**ACTIVITY**. Repeat, word for word, the stretch of the entries below from the line containing "Daily rounds. Field to complete: current" through the end of the entries, including both ends.

/---

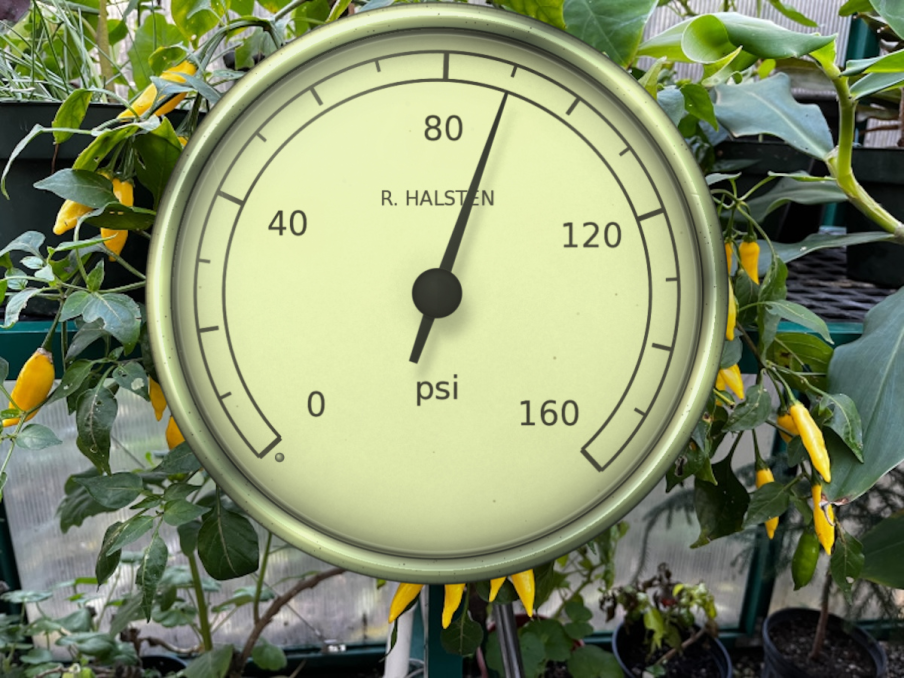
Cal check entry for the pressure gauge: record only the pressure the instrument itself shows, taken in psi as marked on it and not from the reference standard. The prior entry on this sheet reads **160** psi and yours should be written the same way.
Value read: **90** psi
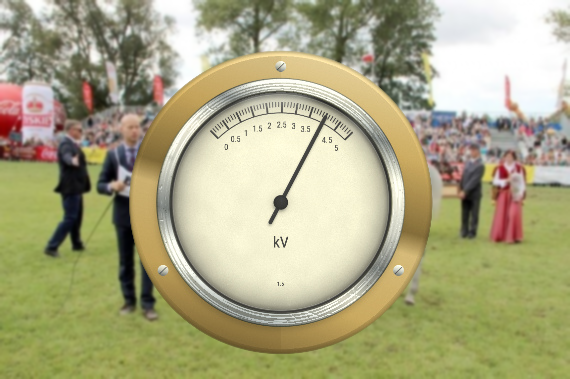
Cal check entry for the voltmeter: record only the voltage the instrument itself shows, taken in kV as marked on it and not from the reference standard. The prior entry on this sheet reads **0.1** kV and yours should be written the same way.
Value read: **4** kV
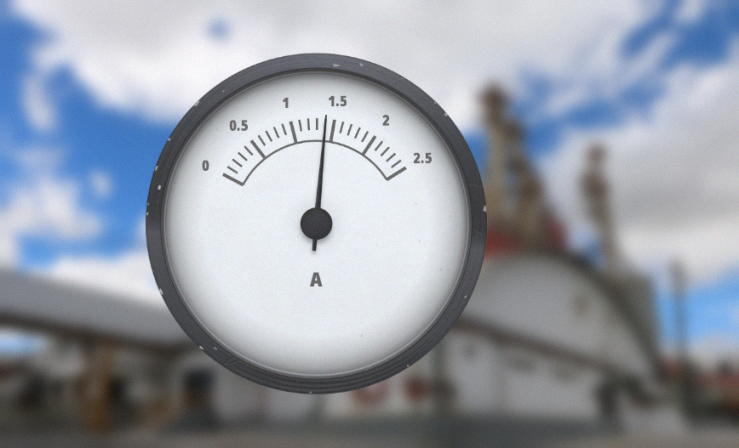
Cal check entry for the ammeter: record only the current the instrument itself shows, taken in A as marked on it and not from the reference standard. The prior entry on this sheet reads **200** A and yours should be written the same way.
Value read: **1.4** A
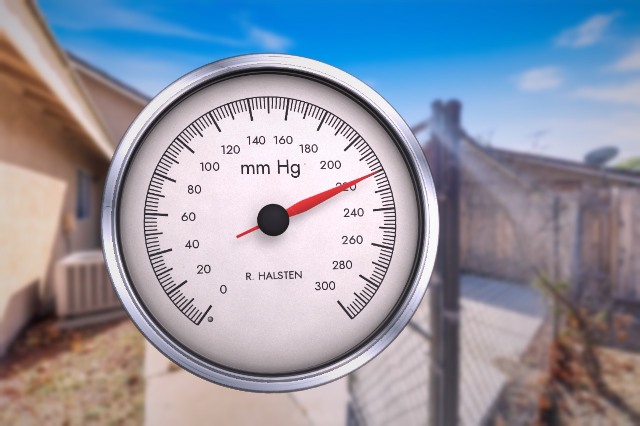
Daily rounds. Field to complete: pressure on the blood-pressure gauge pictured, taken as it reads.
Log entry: 220 mmHg
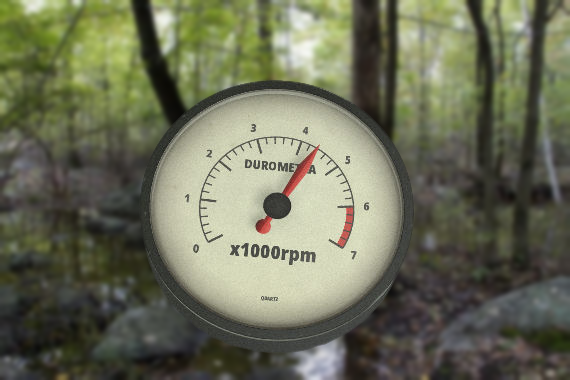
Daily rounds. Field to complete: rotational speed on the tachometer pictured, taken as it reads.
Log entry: 4400 rpm
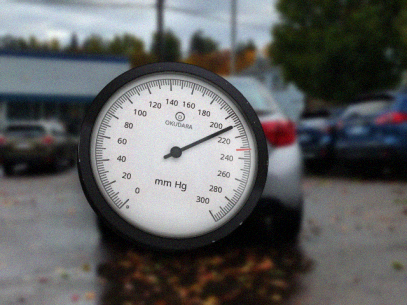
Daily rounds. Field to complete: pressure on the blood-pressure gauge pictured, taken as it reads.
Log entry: 210 mmHg
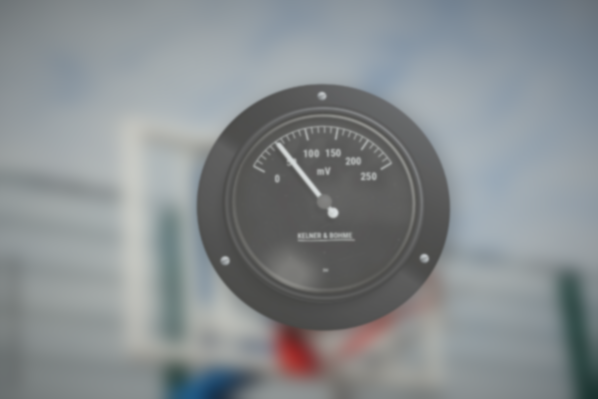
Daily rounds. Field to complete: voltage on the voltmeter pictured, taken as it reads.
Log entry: 50 mV
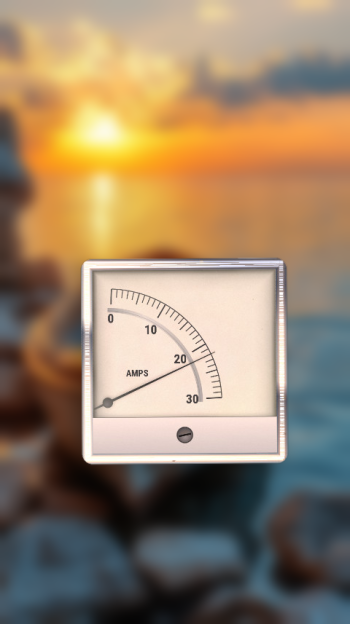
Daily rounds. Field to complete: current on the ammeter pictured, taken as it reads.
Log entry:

\---

**EXERCISE ANSWER**.
Daily rounds. Field to complete: current on the ammeter pictured, taken as it reads.
Log entry:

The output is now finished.